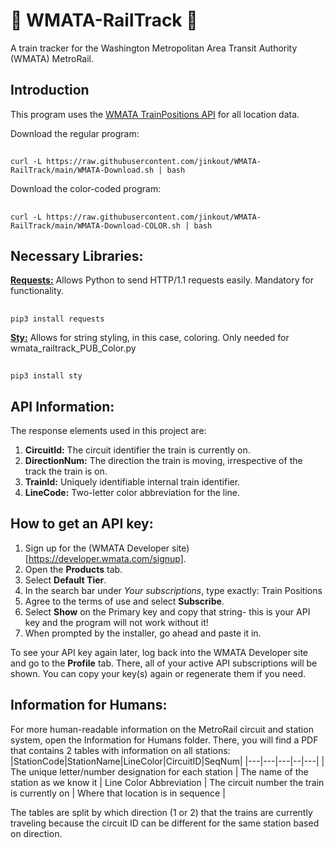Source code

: # 🚂 WMATA-RailTrack 🚂
A train tracker for the Washington Metropolitan Area Transit Authority (WMATA) MetroRail.

## Introduction
This program uses the [WMATA TrainPositions API](https://developer.wmata.com/api-details#api=5763fa6ff91823096cac1057&operation=5763fb35f91823096cac1058) for all location data. 

Download the regular program:
##
    curl -L https://raw.githubusercontent.com/jinkout/WMATA-RailTrack/main/WMATA-Download.sh | bash

Download the color-coded program:
##
    curl -L https://raw.githubusercontent.com/jinkout/WMATA-RailTrack/main/WMATA-Download-COLOR.sh | bash

## Necessary Libraries:

[__Requests:__](https://pypi.org/project/requests/) Allows Python to send HTTP/1.1 requests easily. Mandatory for functionality.
##
    pip3 install requests

[__Sty:__](https://pypi.org/project/sty/) Allows for string styling, in this case, coloring. Only needed for wmata_railtrack_PUB_Color.py
##
    pip3 install sty

## API Information:
The response elements used in this project are:
1. __CircuitId:__ The circuit identifier the train is currently on.
2. __DirectionNum:__ The direction the train is moving, irrespective of the track the train is on.
4. __TrainId:__ Uniquely identifiable internal train identifier.
5. __LineCode:__ Two-letter color abbreviation for the line.

## How to get an API key:
1. Sign up for the (WMATA Developer site)[https://developer.wmata.com/signup].
2. Open the __Products__ tab.
3. Select __Default Tier__.
4. In the search bar under *Your subscriptions*, type exactly: Train Positions
5. Agree to the terms of use and select __Subscribe__.
6. Select __Show__ on the Primary key and copy that string- this is your API key and the program will not work without it!
7. When prompted by the installer, go ahead and paste it in.

To see your API key again later, log back into the WMATA Developer site and go to the __Profile__ tab. There, all of your active API subscriptions will be shown. You can copy your key(s) again or regenerate them if you need.

## Information for Humans:
For more human-readable information on the MetroRail circuit and station system, open the Information for Humans folder.
There, you will find a PDF that contains 2 tables with information on all stations:
|StationCode|StationName|LineColor|CircuitID|SeqNum|
|---|---|---|--|---|
| The unique letter/number designation for each station | The name of the station as we know it | Line Color Abbreviation | The circuit number the train is currently on | Where that location is in sequence |

The tables are split by which direction (1 or 2) that the trains are currently traveling because the circuit ID can be different for the same station based on direction.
===============
The copy must match each record exactly, apart from the images, which stay out.

Source code

: # 🚂 WMATA-RailTrack 🚂
A train tracker for the Washington Metropolitan Area Transit Authority (WMATA) MetroRail.

## Introduction
This program uses the [WMATA TrainPositions API](https://developer.wmata.com/api-details#api=5763fa6ff91823096cac1057&operation=5763fb35f91823096cac1058) for all location data. 

Download the regular program:
##
    curl -L https://raw.githubusercontent.com/jinkout/WMATA-RailTrack/main/WMATA-Download.sh | bash

Download the color-coded program:
##
    curl -L https://raw.githubusercontent.com/jinkout/WMATA-RailTrack/main/WMATA-Download-COLOR.sh | bash

## Necessary Libraries:

[__Requests:__](https://pypi.org/project/requests/) Allows Python to send HTTP/1.1 requests easily. Mandatory for functionality.
##
    pip3 install requests

[__Sty:__](https://pypi.org/project/sty/) Allows for string styling, in this case, coloring. Only needed for wmata_railtrack_PUB_Color.py
##
    pip3 install sty

## API Information:
The response elements used in this project are:
1. __CircuitId:__ The circuit identifier the train is currently on.
2. __DirectionNum:__ The direction the train is moving, irrespective of the track the train is on.
4. __TrainId:__ Uniquely identifiable internal train identifier.
5. __LineCode:__ Two-letter color abbreviation for the line.

## How to get an API key:
1. Sign up for the (WMATA Developer site)[https://developer.wmata.com/signup].
2. Open the __Products__ tab.
3. Select __Default Tier__.
4. In the search bar under *Your subscriptions*, type exactly: Train Positions
5. Agree to the terms of use and select __Subscribe__.
6. Select __Show__ on the Primary key and copy that string- this is your API key and the program will not work without it!
7. When prompted by the installer, go ahead and paste it in.

To see your API key again later, log back into the WMATA Developer site and go to the __Profile__ tab. There, all of your active API subscriptions will be shown. You can copy your key(s) again or regenerate them if you need.

## Information for Humans:
For more human-readable information on the MetroRail circuit and station system, open the Information for Humans folder.
There, you will find a PDF that contains 2 tables with information on all stations:
|StationCode|StationName|LineColor|CircuitID|SeqNum|
|---|---|---|--|---|
| The unique letter/number designation for each station | The name of the station as we know it | Line Color Abbreviation | The circuit number the train is currently on | Where that location is in sequence |

The tables are split by which direction (1 or 2) that the trains are currently traveling because the circuit ID can be different for the same station based on direction.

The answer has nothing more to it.